Au moins 20 personnes ont été tuées, dont 13 civils, lors d’une attaque attribuée à la milice Mobondo dans la nuit du 22 au 23 novembre dans le village de Nkana, territoire de Kwamouth, à la lisière de la commune de Maluku à Kinshasa. C’est l’une des incursions les plus meurtrières dans la région depuis plusieurs mois.
Selon des sources locales, les assaillants ont envahi le village peu après minuit avant de se replier vers d’autres localités voisines, où leur présence a également été signalée au cours de la journée du 23 novembre. L’attaque a provoqué une vague de panique et des déplacements massifs de la population.
Recrudescence du conflit Teke–Yaka
Active depuis 2022, la milice Mobondo est issue du conflit intercommunautaire opposant les Teke et les Yaka, un différend foncier et coutumier qui s’est progressivement militarisé. Malgré les opérations menées par les forces de sécurité, le groupe reste actif et continue de cibler villages et axes routiers dans le Mai-Ndombe, le Kwango et désormais jusque dans les périphéries de Kinshasa.

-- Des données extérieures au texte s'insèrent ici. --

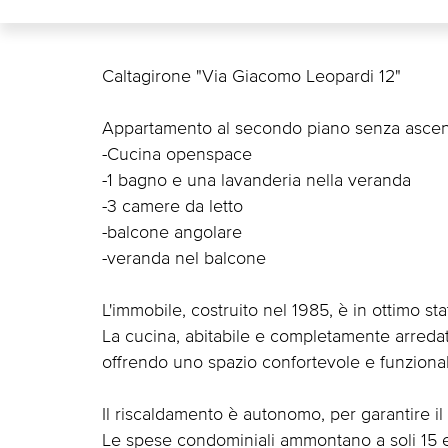
Caltagirone "Via Giacomo Leopardi 12"
Appartamento al secondo piano senza ascen
-Cucina openspace
-1 bagno e una lavanderia nella veranda
-3 camere da letto
-balcone angolare
-veranda nel balcone
L'immobile, costruito nel 1985, è in ottimo st
La cucina, abitabile e completamente arredat
offrendo uno spazio confortevole e funziona
Il riscaldamento è autonomo, per garantire i
Le spese condominiali ammontano a soli 15 eu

Les violences du week-end ont ainsi relancé les inquiétudes sur la capacité de l’État à sécuriser les zones situées près de la capitale, où les habitants vivent dans la crainte d’une extension du conflit.
Fuite des populations
Face à l’insécurité persistante, plusieurs familles ont quitté Nkana et les villages environnants. Une partie d’entre elles a traversé le fleuve Congo pour se réfugier en République du Congo (Congo-Brazzaville), une pratique déjà observée lors des précédentes vagues de violences.
Les autorités provinciales et nationales n’ont pas encore communiqué de bilan officiel, mais des sources sécuritaires indiquent que des renforts ont été déployés pour tenter de reprendre le contrôle de la zone et rassurer la population.
Un conflit qui perdure malgré les médiations
Malgré plusieurs tentatives de médiation et d’appels au calme lancés depuis deux ans, le conflit Teke–Yaka reste l’un des plus préoccupants à l’Ouest du pays. Les organisations locales de défense des droits humains appellent à un renforcement des efforts gouvernementaux pour désarmer les groupes impliqués et protéger les civils.